- Samsung has spoken more about its plans for an ‘AI OS’, which it says will help it stand out from iPhones and other Android phones
- This will apparently be a proactive system that can perform tasks without being asked
- The company has also said that the basic AI features will remain free
The Samsung Galaxy S26 series, apart from the Ultra’s impressive Privacy Display, is a bit of an iterative hardware update. But when it comes to software and AI in particular, Samsung has made major strides — and it looks like this is just the beginning.
Samsung speaking at the launch and led by Won-Joon Choi (COO of Mobile eXperience Business) and Benjamin Braun (Chief Marketing Officer at Samsung Europe) have talked a big game about their vision for AI, saying “we want to create a new Android OS” called AI OS.
This AI OS is something the company is working with Google to create, and it will apparently be “a big differentiator in our market,” helping Samsung’s phones stand out from both iPhones and other Android rivals.
As Samsung admitted, that hasn’t always been the case. “So before it was iOS versus Android. Android was kind of the successor in a way because the iPhone was first launched back in 2007 and then Android was introduced a few years later,” said Won-Joon Choi.
“But in the AI era, I think there are a lot of innovations that we can do at the OS level, and we are working with Google to create the so-called AI OS. We want to create a new Android OS, which we call AI OS,” he added.
Bold words, so what exactly will this AI OS be capable of? Well, the discussion was still light on specifics, but Samsung describes the AI at the heart of it as being a “magical, invisible friend” that can proactively do things for you, instead of you having to ask it to.
That’s unlike current phone-based AI, which is mostly reactive — requiring you to tell it to do things. Instead, the AI OS will apparently do “those things you thought would be a good thing but didn’t quite have time to do,” all without being asked.
“So I can see a shift as we go from childhood, as we get a little more mature, as we go from being reactive to proactive AI,” Benjamin Braun added.

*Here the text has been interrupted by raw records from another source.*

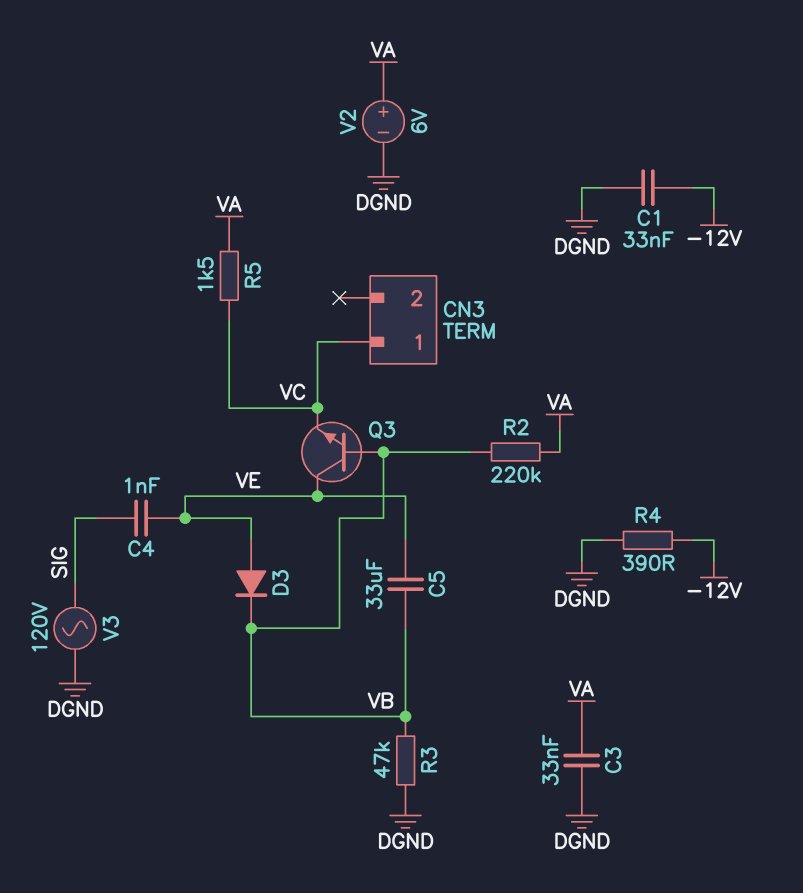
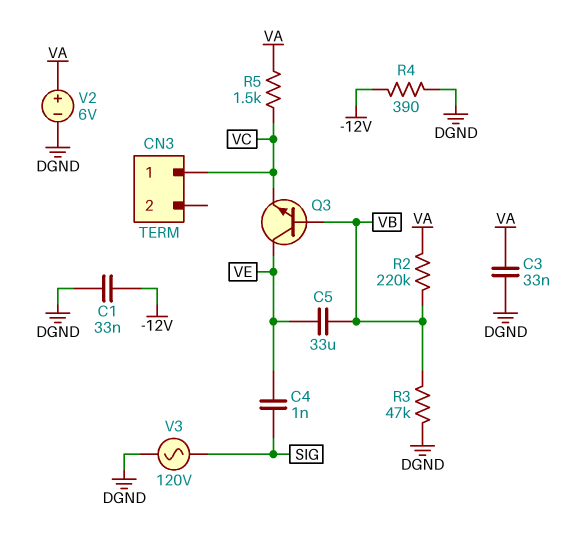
D3: diode (A VE, K VB) -> none

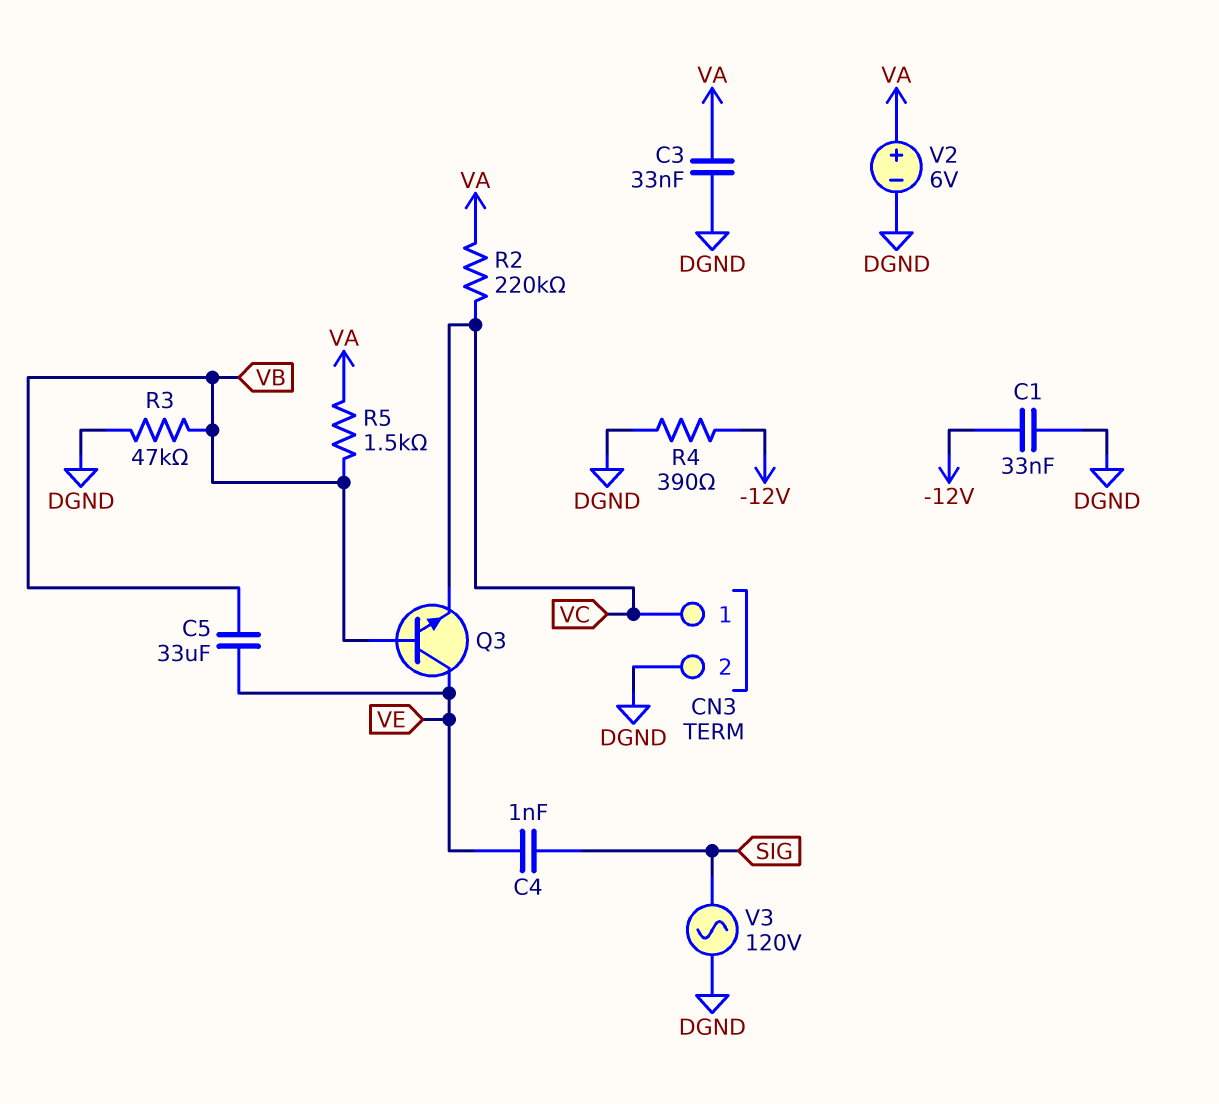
CN3 pin 2: none -> DGND
R2: 220k (VA, VB) -> 220k (VA, VC)
R5: 1.5k (VA, VC) -> 1.5k (VA, VB)

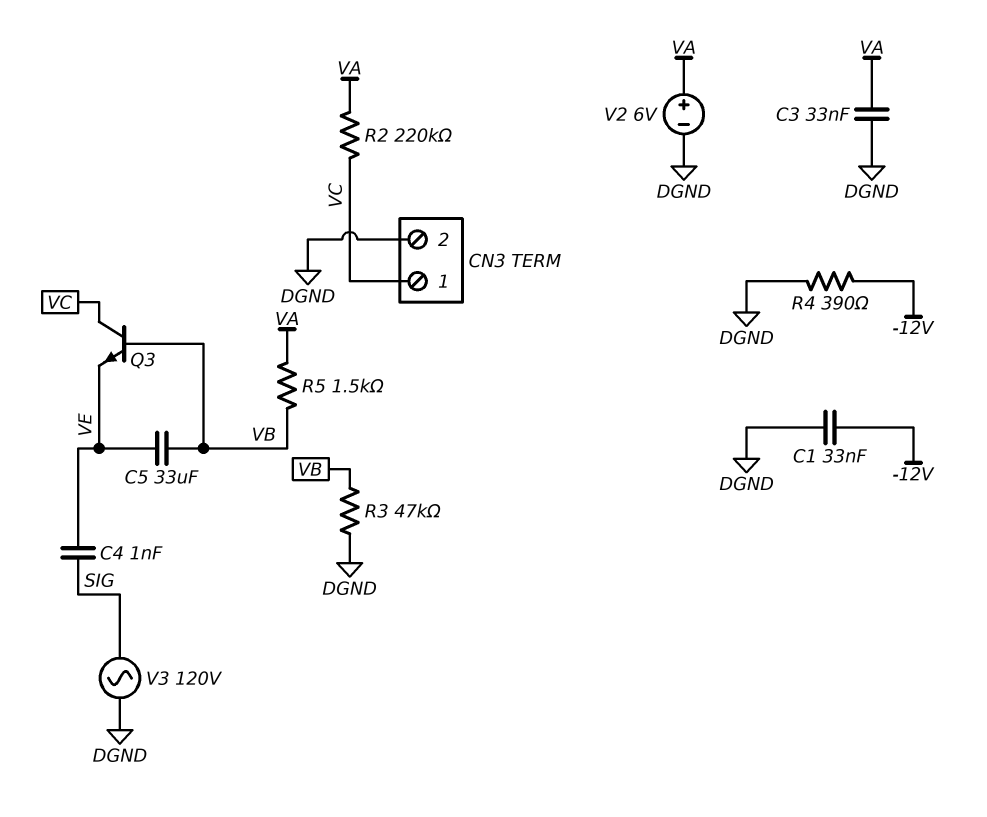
Q3: NPN (B VB, C VE, E VC) -> NPN (B VB, C VC, E VE)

There was a basic example of this during the Unpacked keynote. In a preview of its latest Now Brief summary (below), Samsung showed a restaurant reservation that wasn’t on the phone owner’s calendar. Instead, the Galaxy AI had remembered that the restaurant’s confirmation had been sent to the person’s text messages and flagged it in the Now Brief for that day under a “here’s something to check out” section.

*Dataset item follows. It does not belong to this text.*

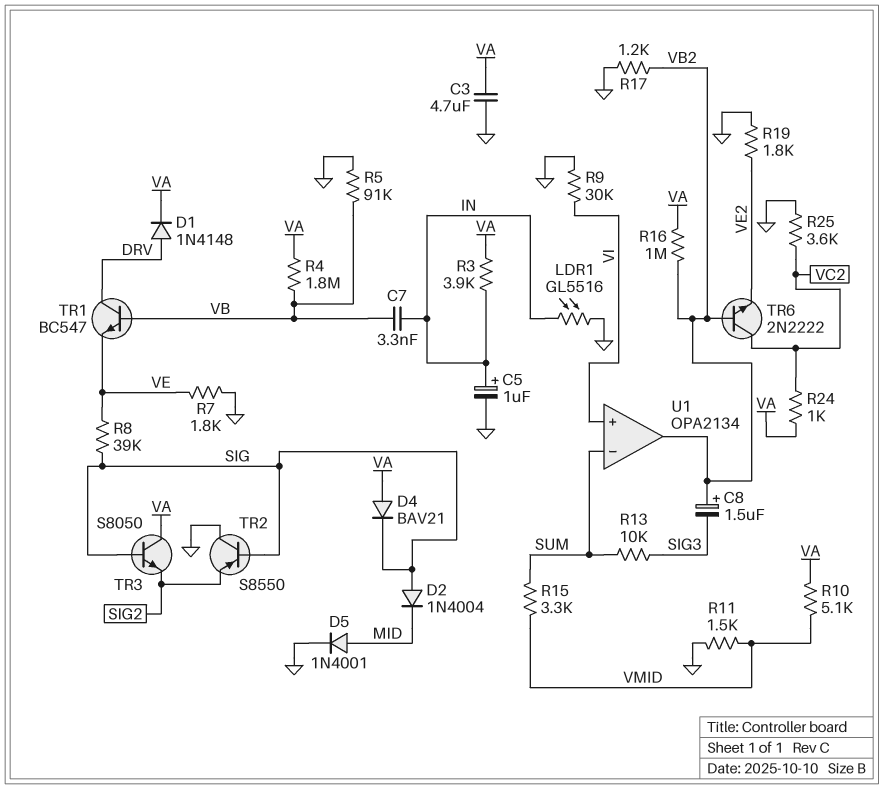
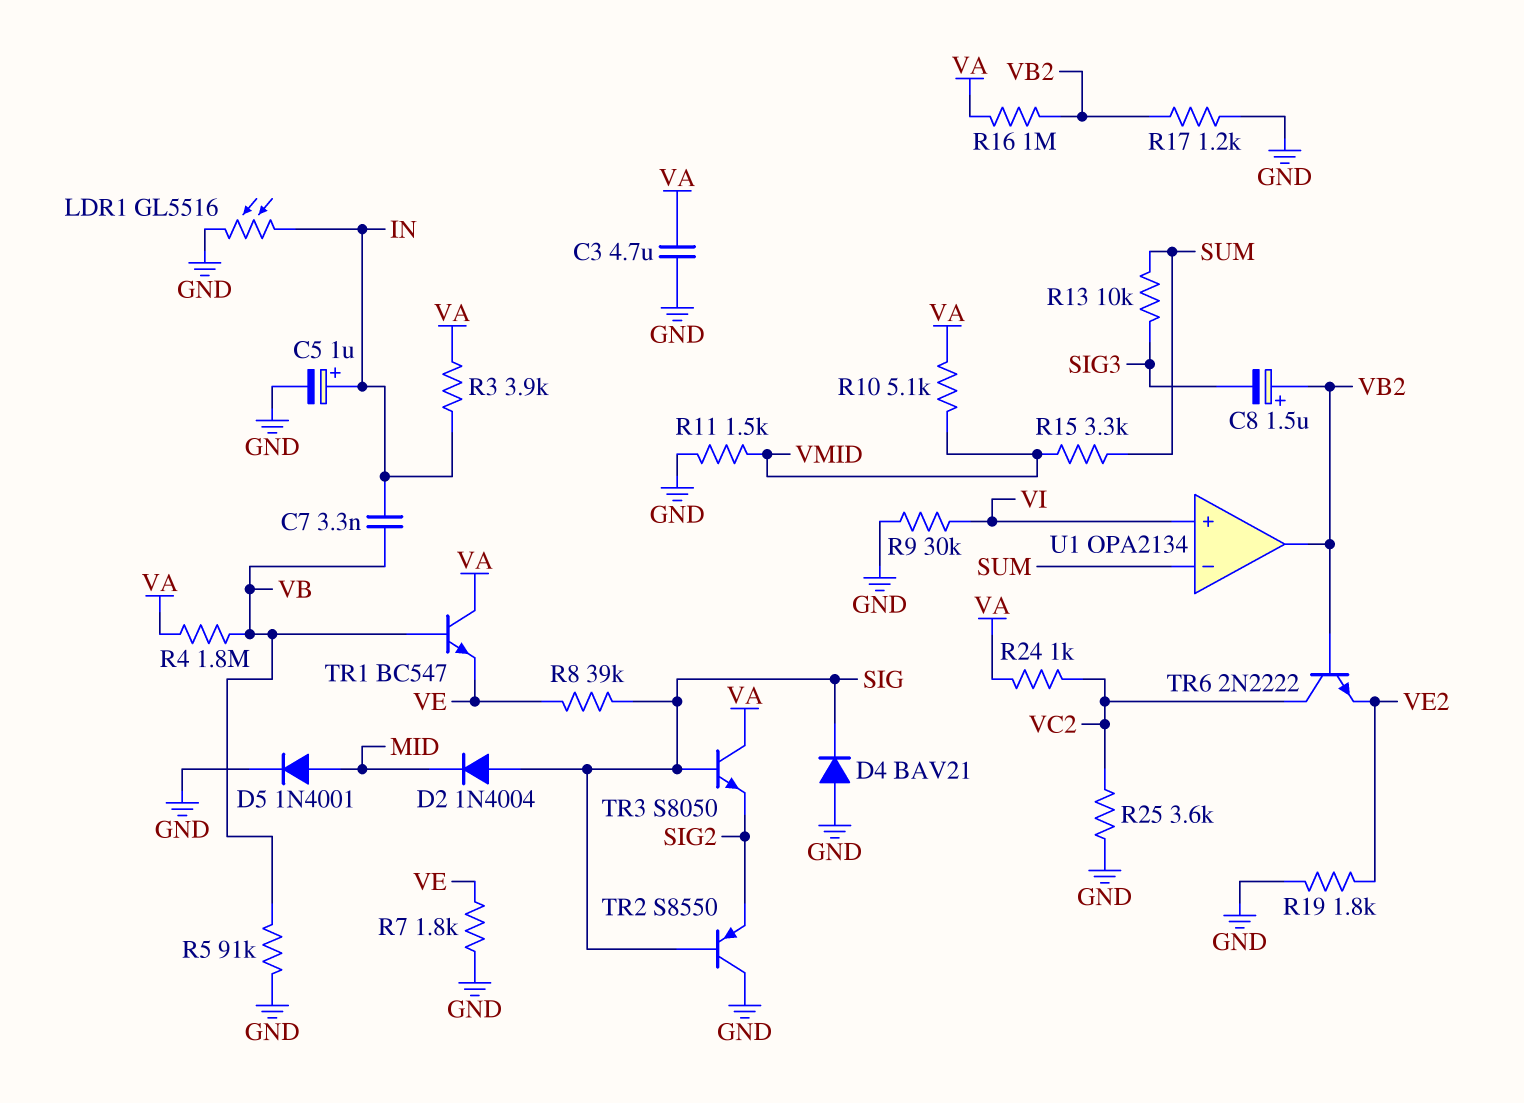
D1: diode 1N4148 (A DRV, K VA) -> none
D4: diode BAV21 (A VA, K SIG) -> diode BAV21 (A GND, K SIG)
TR1: NPN BC547 (B VB, C DRV, E VE) -> NPN BC547 (B VB, C VA, E VE)

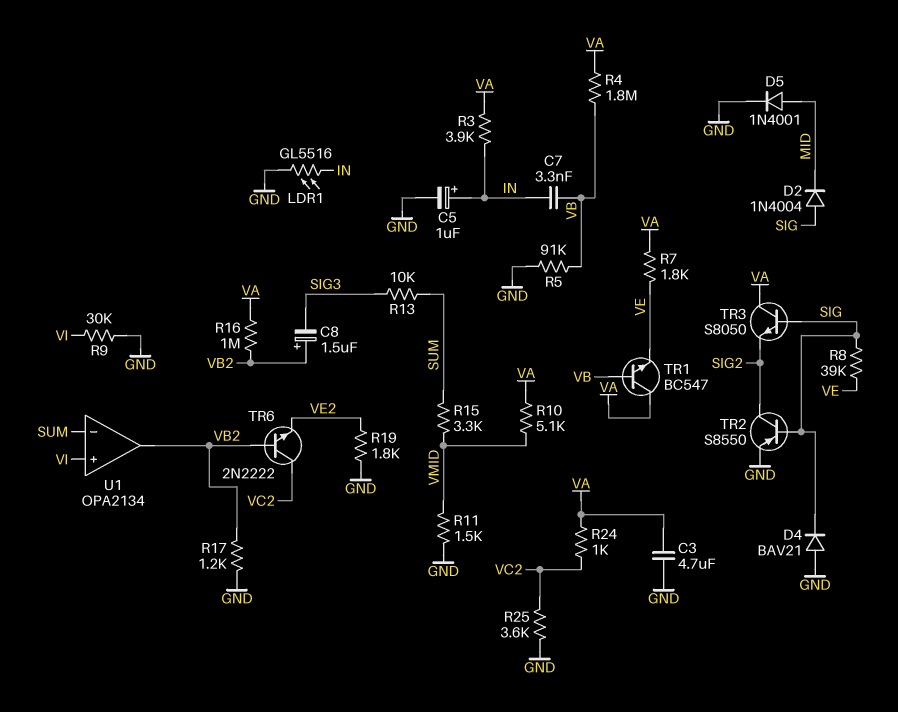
R7: 1.8k (GND, VE) -> 1.8k (VA, VE)
TR2: PNP S8550 (B SIG, C GND, E SIG2) -> PNP S8550 (B SIG, C SIG2, E GND)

Clearly, Samsung’s vision for its new ‘AI OS’ goes far beyond this and requires quite a bit of opt-in from a privacy point of view. But if it works as well in practice as the small example, then it could be a subtle but powerful shift from traditional smartphone operating systems.
An agent AI powered by lots of LLMs
Basically, what Samsung is describing here is what is known as agent AI, where AI systems can achieve goals without much human supervision.
This is an idea that many companies are exploring, but it sounds like Samsung plans to put it at the heart of Galaxy phones – and the good news is that much of it should remain free, as the company said it plans to “keep the basic, basic AI features free”.
You might be concerned about the privacy implications of giving an AI access to all of your phone’s data so it can perform tasks, but Samsung is confident it can win you over there, too. It noted that for most of its AI tools, you have the option to use the AI on the device or send data to the cloud.
Commenting on this ‘security vs convenience’ conundrum, Won-Joon Choi said: “Our approach is that we would offer both options. So for most of our features, we have an option to use an on-device AI solution or cloud AI solutions”.
These AI capabilities on the device are also apparently growing. Samsung gave the example of the Winter Olympics, which it recently sponsored, where there was often no phone signal up in the mountains of Cortina, Italy.
“If you go to Cortina, sometimes you will struggle to find someone who will speak English,” said Benjamin Braun. “But because the Samsung Galaxy AI is on the device, you can still use it as a translator, which is pretty amazing. You take lots of pictures because it’s a competition – the editing of the pictures where you used to have to use Photoshop, it took hours and was very complex, you can just do it now because it’s built into the device again,” he added.
While these features aren’t exactly exclusive to Samsung, the company claimed it has additional advantages over some of its rivals. Unlike Google’s Pixel phones, which rely heavily on Gemini from an AI perspective, Samsung’s phones also have the company’s in-house AI capabilities, such as Bixby, and third-party tools, such as Perplexity, that sit alongside Google’s AI capabilities.
So Samsung’s AI OS – which we’re seeing the first steps towards with the Galaxy S26 series – could include some of the best features and models from the entire AI ecosystem, making it something that could, in theory, be hard to beat Apple or anyone else. Whether that’s actually the case is something we’ll have to find out as the loading line progresses in the year 2026.